(Stored items)
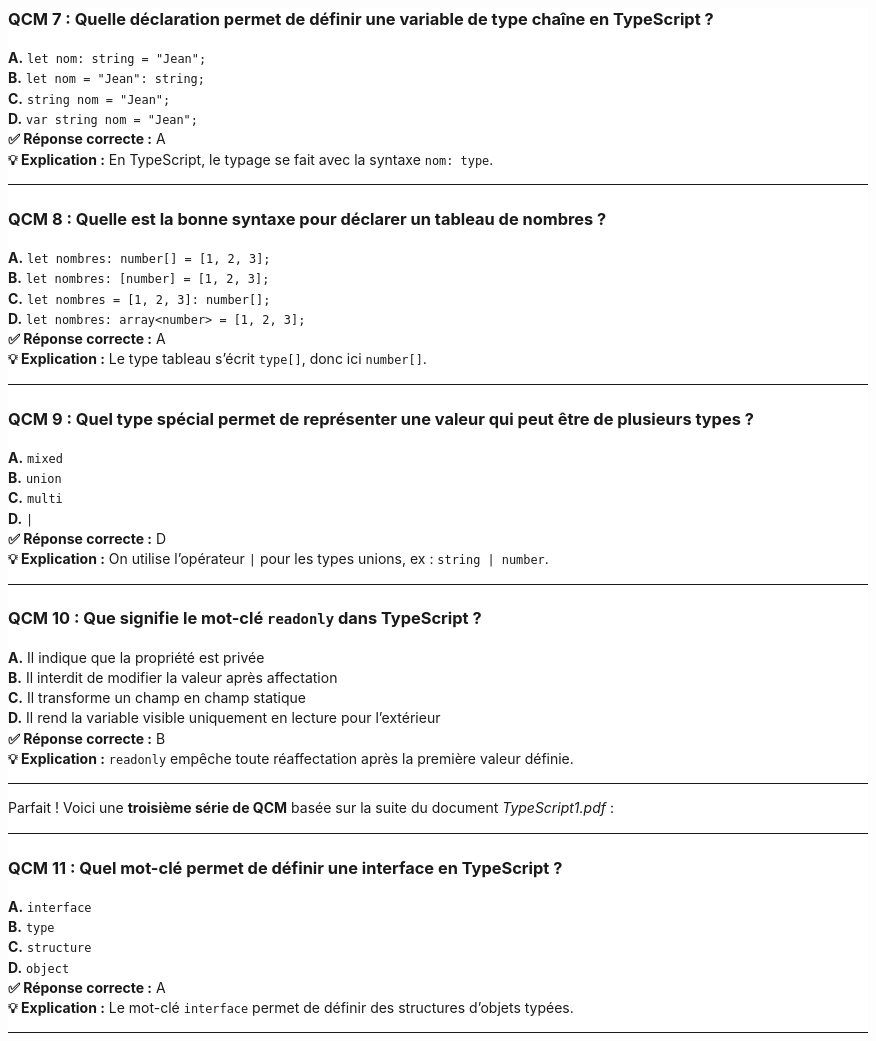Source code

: 
### **QCM 7 : Quelle déclaration permet de définir une variable de type chaîne en TypeScript ?**
**A.** `let nom: string = "Jean";`  
**B.** `let nom = "Jean": string;`  
**C.** `string nom = "Jean";`  
**D.** `var string nom = "Jean";`  
**✅ Réponse correcte :** A  
**💡 Explication :** En TypeScript, le typage se fait avec la syntaxe `nom: type`.

---

### **QCM 8 : Quelle est la bonne syntaxe pour déclarer un tableau de nombres ?**
**A.** `let nombres: number[] = [1, 2, 3];`  
**B.** `let nombres: [number] = [1, 2, 3];`  
**C.** `let nombres = [1, 2, 3]: number[];`  
**D.** `let nombres: array<number> = [1, 2, 3];`  
**✅ Réponse correcte :** A  
**💡 Explication :** Le type tableau s’écrit `type[]`, donc ici `number[]`.

---

### **QCM 9 : Quel type spécial permet de représenter une valeur qui peut être de plusieurs types ?**
**A.** `mixed`  
**B.** `union`  
**C.** `multi`  
**D.** `|`  
**✅ Réponse correcte :** D  
**💡 Explication :** On utilise l’opérateur `|` pour les types unions, ex : `string | number`.

---

### **QCM 10 : Que signifie le mot-clé `readonly` dans TypeScript ?**
**A.** Il indique que la propriété est privée  
**B.** Il interdit de modifier la valeur après affectation  
**C.** Il transforme un champ en champ statique  
**D.** Il rend la variable visible uniquement en lecture pour l’extérieur  
**✅ Réponse correcte :** B  
**💡 Explication :** `readonly` empêche toute réaffectation après la première valeur définie.

---

Parfait ! Voici une **troisième série de QCM** basée sur la suite du document *TypeScript1.pdf* :

---

### **QCM 11 : Quel mot-clé permet de définir une interface en TypeScript ?**
**A.** `interface`  
**B.** `type`  
**C.** `structure`  
**D.** `object`  
**✅ Réponse correcte :** A  
**💡 Explication :** Le mot-clé `interface` permet de définir des structures d’objets typées.

---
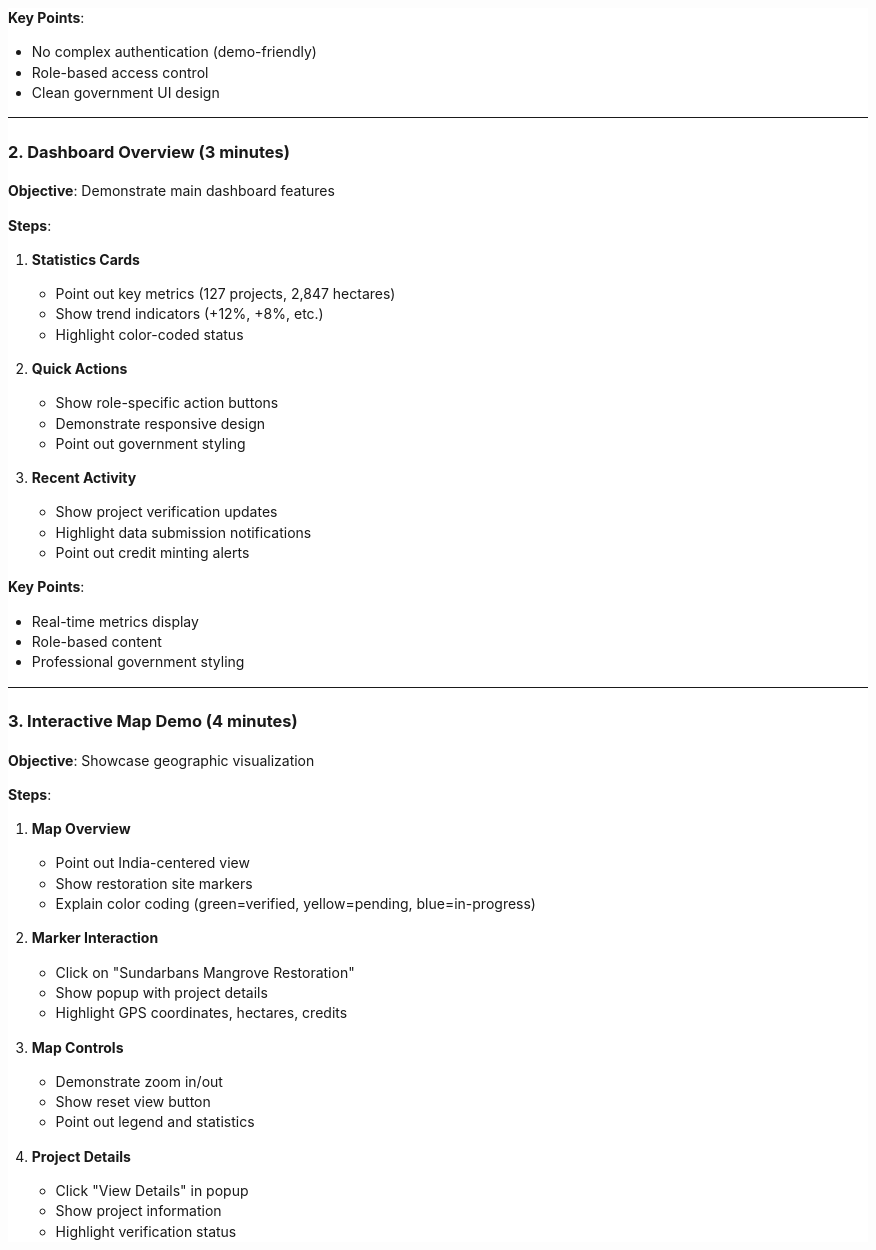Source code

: **Key Points**:
- No complex authentication (demo-friendly)
- Role-based access control
- Clean government UI design

---

### 2. Dashboard Overview (3 minutes)

**Objective**: Demonstrate main dashboard features

**Steps**:
1. **Statistics Cards**
   - Point out key metrics (127 projects, 2,847 hectares)
   - Show trend indicators (+12%, +8%, etc.)
   - Highlight color-coded status

2. **Quick Actions**
   - Show role-specific action buttons
   - Demonstrate responsive design
   - Point out government styling

3. **Recent Activity**
   - Show project verification updates
   - Highlight data submission notifications
   - Point out credit minting alerts

**Key Points**:
- Real-time metrics display
- Role-based content
- Professional government styling

---

### 3. Interactive Map Demo (4 minutes)

**Objective**: Showcase geographic visualization

**Steps**:
1. **Map Overview**
   - Point out India-centered view
   - Show restoration site markers
   - Explain color coding (green=verified, yellow=pending, blue=in-progress)

2. **Marker Interaction**
   - Click on "Sundarbans Mangrove Restoration"
   - Show popup with project details
   - Highlight GPS coordinates, hectares, credits

3. **Map Controls**
   - Demonstrate zoom in/out
   - Show reset view button
   - Point out legend and statistics

4. **Project Details**
   - Click "View Details" in popup
   - Show project information
   - Highlight verification status

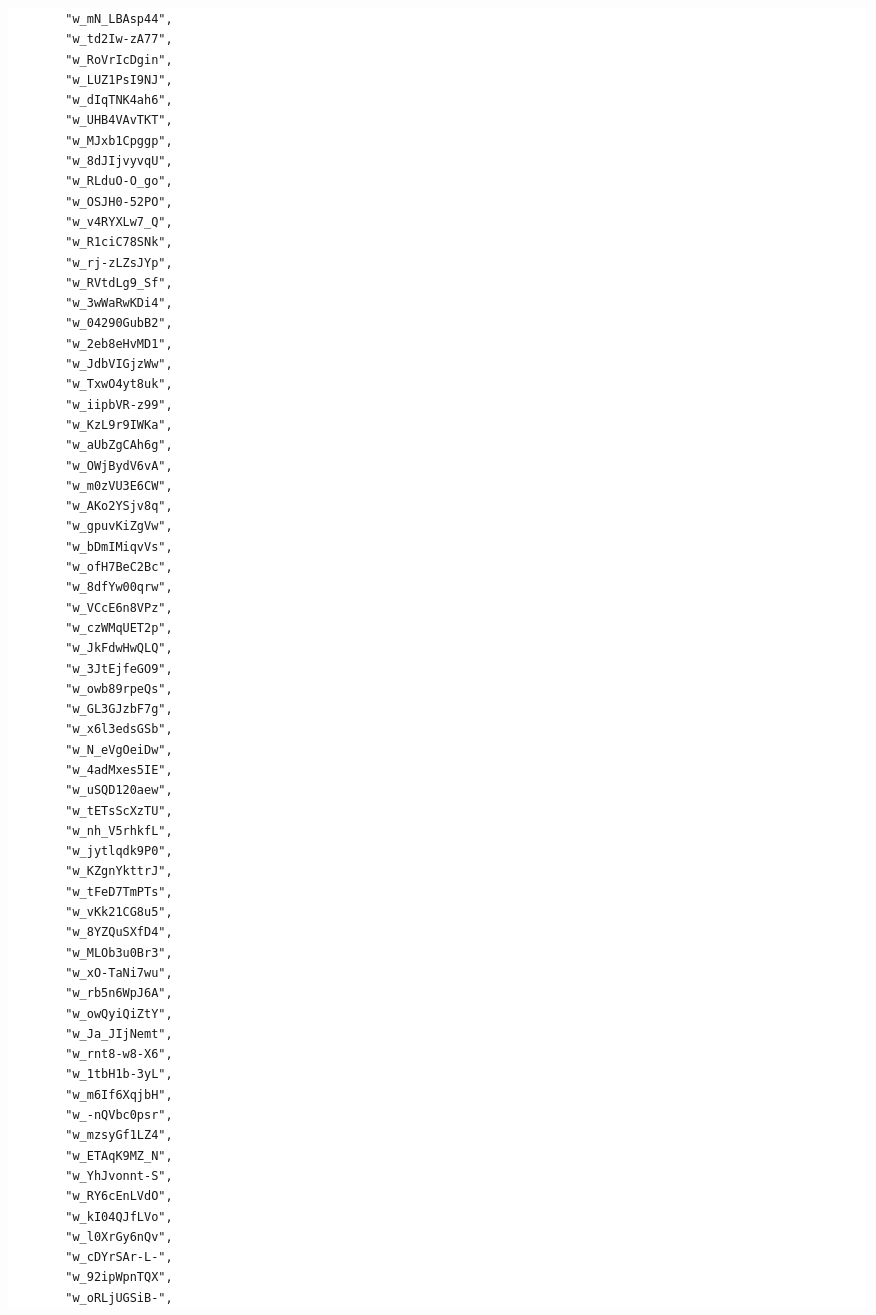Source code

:             "w_mN_LBAsp44",
            "w_td2Iw-zA77",
            "w_RoVrIcDgin",
            "w_LUZ1PsI9NJ",
            "w_dIqTNK4ah6",
            "w_UHB4VAvTKT",
            "w_MJxb1Cpggp",
            "w_8dJIjvyvqU",
            "w_RLduO-O_go",
            "w_OSJH0-52PO",
            "w_v4RYXLw7_Q",
            "w_R1ciC78SNk",
            "w_rj-zLZsJYp",
            "w_RVtdLg9_Sf",
            "w_3wWaRwKDi4",
            "w_04290GubB2",
            "w_2eb8eHvMD1",
            "w_JdbVIGjzWw",
            "w_TxwO4yt8uk",
            "w_iipbVR-z99",
            "w_KzL9r9IWKa",
            "w_aUbZgCAh6g",
            "w_OWjBydV6vA",
            "w_m0zVU3E6CW",
            "w_AKo2YSjv8q",
            "w_gpuvKiZgVw",
            "w_bDmIMiqvVs",
            "w_ofH7BeC2Bc",
            "w_8dfYw00qrw",
            "w_VCcE6n8VPz",
            "w_czWMqUET2p",
            "w_JkFdwHwQLQ",
            "w_3JtEjfeGO9",
            "w_owb89rpeQs",
            "w_GL3GJzbF7g",
            "w_x6l3edsGSb",
            "w_N_eVgOeiDw",
            "w_4adMxes5IE",
            "w_uSQD120aew",
            "w_tETsScXzTU",
            "w_nh_V5rhkfL",
            "w_jytlqdk9P0",
            "w_KZgnYkttrJ",
            "w_tFeD7TmPTs",
            "w_vKk21CG8u5",
            "w_8YZQuSXfD4",
            "w_MLOb3u0Br3",
            "w_xO-TaNi7wu",
            "w_rb5n6WpJ6A",
            "w_owQyiQiZtY",
            "w_Ja_JIjNemt",
            "w_rnt8-w8-X6",
            "w_1tbH1b-3yL",
            "w_m6If6XqjbH",
            "w_-nQVbc0psr",
            "w_mzsyGf1LZ4",
            "w_ETAqK9MZ_N",
            "w_YhJvonnt-S",
            "w_RY6cEnLVdO",
            "w_kI04QJfLVo",
            "w_l0XrGy6nQv",
            "w_cDYrSAr-L-",
            "w_92ipWpnTQX",
            "w_oRLjUGSiB-",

> **ABOUT THIS TASK**
Would you please write out the entries in full, exactly as they read, but without pictures?

> **TASK OUTPUT**
Source code

: 
### **QCM 7 : Quelle déclaration permet de définir une variable de type chaîne en TypeScript ?**
**A.** `let nom: string = "Jean";`  
**B.** `let nom = "Jean": string;`  
**C.** `string nom = "Jean";`  
**D.** `var string nom = "Jean";`  
**✅ Réponse correcte :** A  
**💡 Explication :** En TypeScript, le typage se fait avec la syntaxe `nom: type`.

---

### **QCM 8 : Quelle est la bonne syntaxe pour déclarer un tableau de nombres ?**
**A.** `let nombres: number[] = [1, 2, 3];`  
**B.** `let nombres: [number] = [1, 2, 3];`  
**C.** `let nombres = [1, 2, 3]: number[];`  
**D.** `let nombres: array<number> = [1, 2, 3];`  
**✅ Réponse correcte :** A  
**💡 Explication :** Le type tableau s’écrit `type[]`, donc ici `number[]`.

---

### **QCM 9 : Quel type spécial permet de représenter une valeur qui peut être de plusieurs types ?**
**A.** `mixed`  
**B.** `union`  
**C.** `multi`  
**D.** `|`  
**✅ Réponse correcte :** D  
**💡 Explication :** On utilise l’opérateur `|` pour les types unions, ex : `string | number`.

---

### **QCM 10 : Que signifie le mot-clé `readonly` dans TypeScript ?**
**A.** Il indique que la propriété est privée  
**B.** Il interdit de modifier la valeur après affectation  
**C.** Il transforme un champ en champ statique  
**D.** Il rend la variable visible uniquement en lecture pour l’extérieur  
**✅ Réponse correcte :** B  
**💡 Explication :** `readonly` empêche toute réaffectation après la première valeur définie.

---

Parfait ! Voici une **troisième série de QCM** basée sur la suite du document *TypeScript1.pdf* :

---

### **QCM 11 : Quel mot-clé permet de définir une interface en TypeScript ?**
**A.** `interface`  
**B.** `type`  
**C.** `structure`  
**D.** `object`  
**✅ Réponse correcte :** A  
**💡 Explication :** Le mot-clé `interface` permet de définir des structures d’objets typées.

---
Source code

: **Key Points**:
- No complex authentication (demo-friendly)
- Role-based access control
- Clean government UI design

---

### 2. Dashboard Overview (3 minutes)

**Objective**: Demonstrate main dashboard features

**Steps**:
1. **Statistics Cards**
   - Point out key metrics (127 projects, 2,847 hectares)
   - Show trend indicators (+12%, +8%, etc.)
   - Highlight color-coded status

2. **Quick Actions**
   - Show role-specific action buttons
   - Demonstrate responsive design
   - Point out government styling

3. **Recent Activity**
   - Show project verification updates
   - Highlight data submission notifications
   - Point out credit minting alerts

**Key Points**:
- Real-time metrics display
- Role-based content
- Professional government styling

---

### 3. Interactive Map Demo (4 minutes)

**Objective**: Showcase geographic visualization

**Steps**:
1. **Map Overview**
   - Point out India-centered view
   - Show restoration site markers
   - Explain color coding (green=verified, yellow=pending, blue=in-progress)

2. **Marker Interaction**
   - Click on "Sundarbans Mangrove Restoration"
   - Show popup with project details
   - Highlight GPS coordinates, hectares, credits

3. **Map Controls**
   - Demonstrate zoom in/out
   - Show reset view button
   - Point out legend and statistics

4. **Project Details**
   - Click "View Details" in popup
   - Show project information
   - Highlight verification status

Source code

:             "w_mN_LBAsp44",
            "w_td2Iw-zA77",
            "w_RoVrIcDgin",
            "w_LUZ1PsI9NJ",
            "w_dIqTNK4ah6",
            "w_UHB4VAvTKT",
            "w_MJxb1Cpggp",
            "w_8dJIjvyvqU",
            "w_RLduO-O_go",
            "w_OSJH0-52PO",
            "w_v4RYXLw7_Q",
            "w_R1ciC78SNk",
            "w_rj-zLZsJYp",
            "w_RVtdLg9_Sf",
            "w_3wWaRwKDi4",
            "w_04290GubB2",
            "w_2eb8eHvMD1",
            "w_JdbVIGjzWw",
            "w_TxwO4yt8uk",
            "w_iipbVR-z99",
            "w_KzL9r9IWKa",
            "w_aUbZgCAh6g",
            "w_OWjBydV6vA",
            "w_m0zVU3E6CW",
            "w_AKo2YSjv8q",
            "w_gpuvKiZgVw",
            "w_bDmIMiqvVs",
            "w_ofH7BeC2Bc",
            "w_8dfYw00qrw",
            "w_VCcE6n8VPz",
            "w_czWMqUET2p",
            "w_JkFdwHwQLQ",
            "w_3JtEjfeGO9",
            "w_owb89rpeQs",
            "w_GL3GJzbF7g",
            "w_x6l3edsGSb",
            "w_N_eVgOeiDw",
            "w_4adMxes5IE",
            "w_uSQD120aew",
            "w_tETsScXzTU",
            "w_nh_V5rhkfL",
            "w_jytlqdk9P0",
            "w_KZgnYkttrJ",
            "w_tFeD7TmPTs",
            "w_vKk21CG8u5",
            "w_8YZQuSXfD4",
            "w_MLOb3u0Br3",
            "w_xO-TaNi7wu",
            "w_rb5n6WpJ6A",
            "w_owQyiQiZtY",
            "w_Ja_JIjNemt",
            "w_rnt8-w8-X6",
            "w_1tbH1b-3yL",
            "w_m6If6XqjbH",
            "w_-nQVbc0psr",
            "w_mzsyGf1LZ4",
            "w_ETAqK9MZ_N",
            "w_YhJvonnt-S",
            "w_RY6cEnLVdO",
            "w_kI04QJfLVo",
            "w_l0XrGy6nQv",
            "w_cDYrSAr-L-",
            "w_92ipWpnTQX",
            "w_oRLjUGSiB-",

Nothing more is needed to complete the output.